Give back, word for word, the line that contains "left eye: (212, 147)" and every line that follows it in the data below.

● Source material:
::::::
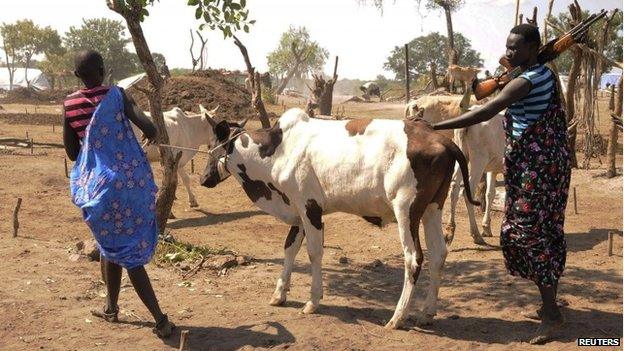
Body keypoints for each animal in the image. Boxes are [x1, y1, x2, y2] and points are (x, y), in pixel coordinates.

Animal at [200, 107, 478, 330]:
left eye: (212, 147)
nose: (203, 179)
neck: (279, 149)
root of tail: (439, 138)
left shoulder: (310, 207)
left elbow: (314, 252)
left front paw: (313, 300)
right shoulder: (298, 211)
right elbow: (290, 248)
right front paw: (279, 293)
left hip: (406, 210)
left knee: (414, 258)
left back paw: (397, 318)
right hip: (432, 208)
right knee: (439, 253)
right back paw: (426, 313)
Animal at [444, 111, 508, 246]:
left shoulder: (492, 170)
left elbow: (490, 194)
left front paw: (486, 226)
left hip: (462, 156)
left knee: (454, 188)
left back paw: (450, 230)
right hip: (479, 160)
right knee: (467, 191)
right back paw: (476, 234)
::::::
● Answer section:
left eye: (212, 147)
nose: (203, 179)
neck: (279, 149)
root of tail: (439, 138)
left shoulder: (310, 207)
left elbow: (314, 252)
left front paw: (313, 300)
right shoulder: (298, 211)
right elbow: (290, 248)
right front paw: (279, 293)
left hip: (406, 210)
left knee: (414, 258)
left back paw: (397, 318)
right hip: (432, 208)
right knee: (439, 253)
right back paw: (426, 313)
Animal at [444, 111, 508, 246]:
left shoulder: (492, 170)
left elbow: (490, 194)
left front paw: (486, 226)
left hip: (462, 156)
left knee: (454, 188)
left back paw: (450, 230)
right hip: (479, 160)
right knee: (467, 191)
right back paw: (476, 234)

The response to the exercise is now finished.